_Exercise prompt_: From the entries below, say how many lines carry the word "name", and give nothing but the number.

_Records for this exercise_:
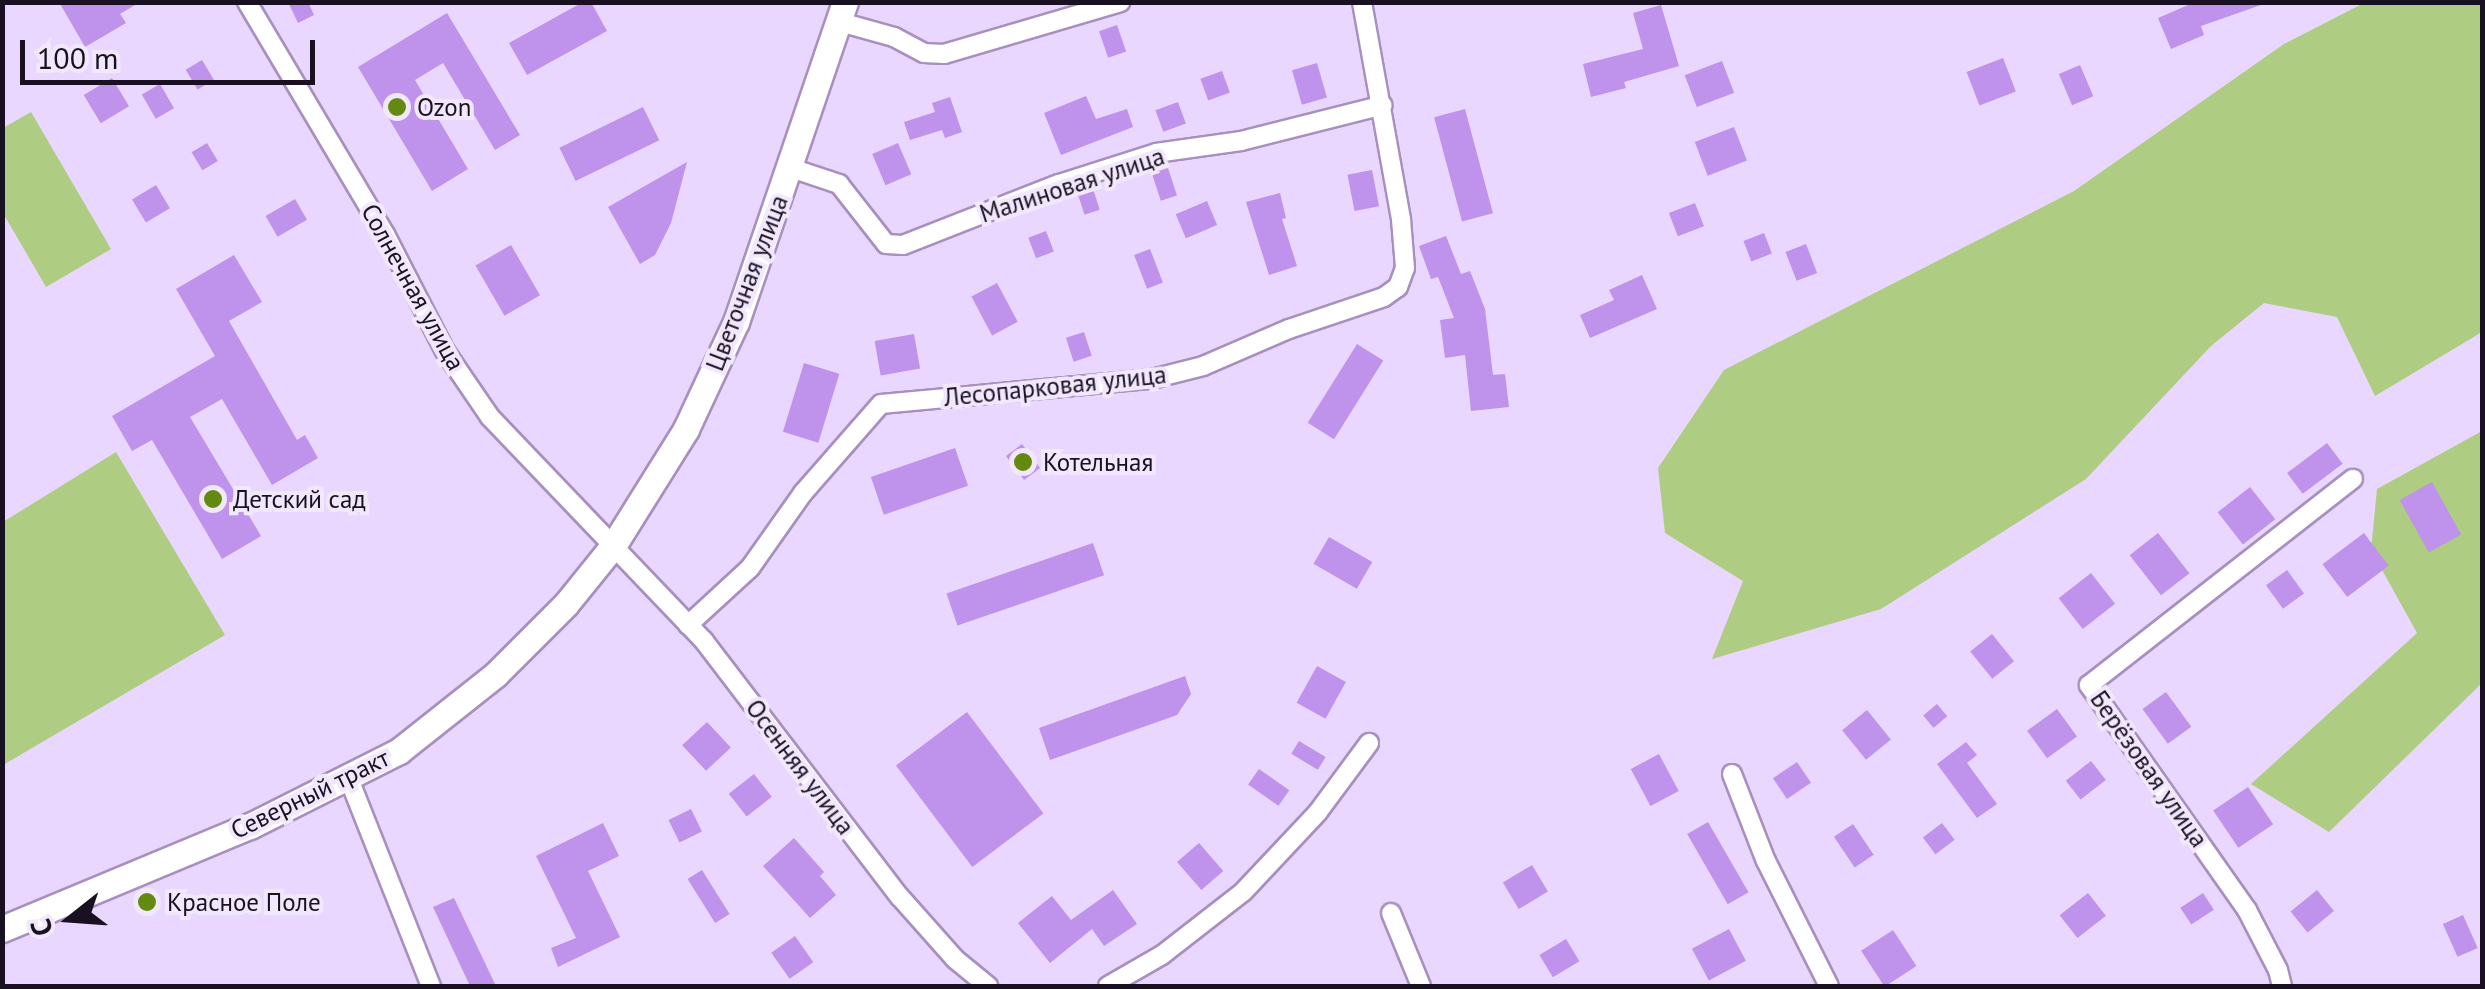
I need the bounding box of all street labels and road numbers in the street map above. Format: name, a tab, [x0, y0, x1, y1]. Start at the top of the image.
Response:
street label: Малиновая улица	[976, 141, 1168, 229]
street label: Цветочная улица	[700, 191, 794, 375]
street label: Солнечная улица	[355, 198, 471, 376]
street label: Лесопарковая улица	[942, 359, 1168, 413]
street label: Берёзовая улица	[2084, 685, 2214, 853]
street label: Осенняя улица	[739, 693, 861, 841]
street label: Северный тракт	[226, 743, 394, 845]

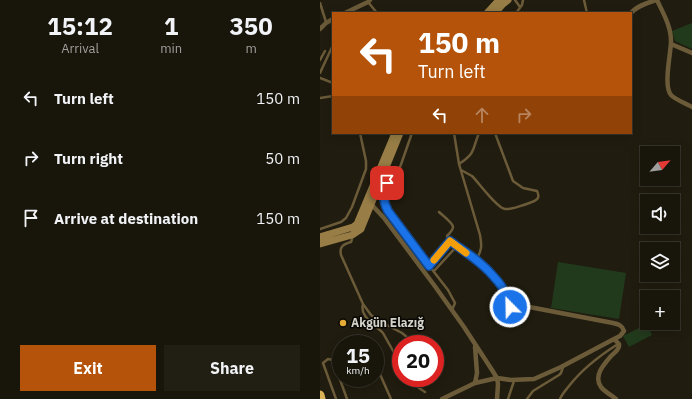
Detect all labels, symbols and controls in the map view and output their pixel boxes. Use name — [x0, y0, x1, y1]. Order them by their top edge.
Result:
text: 15:12 — [47, 10, 113, 42]
text: 1 — [164, 10, 178, 42]
text: 350 — [229, 10, 273, 42]
text: 150 m — [418, 24, 500, 61]
icon: left — [352, 28, 404, 80]
text: Arrival — [61, 40, 99, 57]
text: min — [160, 40, 182, 57]
text: m — [245, 40, 257, 57]
text: Turn left — [418, 60, 486, 83]
icon: left — [20, 87, 42, 109]
text: Turn left — [54, 89, 114, 108]
text: 150 m — [256, 89, 300, 108]
icon: left — [429, 104, 451, 126]
icon: ahead — [471, 104, 493, 126]
icon: right — [513, 104, 535, 126]
north arrow — [640, 146, 680, 186]
map controls — [640, 146, 680, 330]
icon: right — [20, 147, 42, 169]
text: Turn right — [54, 149, 123, 168]
text: 50 m — [265, 149, 300, 168]
pin — [370, 166, 404, 200]
icon: arrive — [376, 172, 398, 194]
button: sound — [640, 194, 680, 234]
icon: arrive — [20, 207, 42, 229]
text: Arrive at destination — [54, 209, 198, 228]
text: 150 m — [256, 209, 300, 228]
button: layers — [640, 242, 680, 282]
position arrow — [489, 286, 531, 328]
button: + — [640, 290, 680, 330]
place label: Akgün Elazığ — [351, 315, 424, 330]
marker: Akgün Elazığ — [338, 318, 348, 328]
speed limit sign: 20 — [392, 335, 444, 387]
text: 15 — [346, 342, 370, 369]
button: Exit — [20, 345, 156, 391]
button: Share — [164, 345, 300, 391]
text: km/h — [346, 364, 370, 377]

_Task output_: 2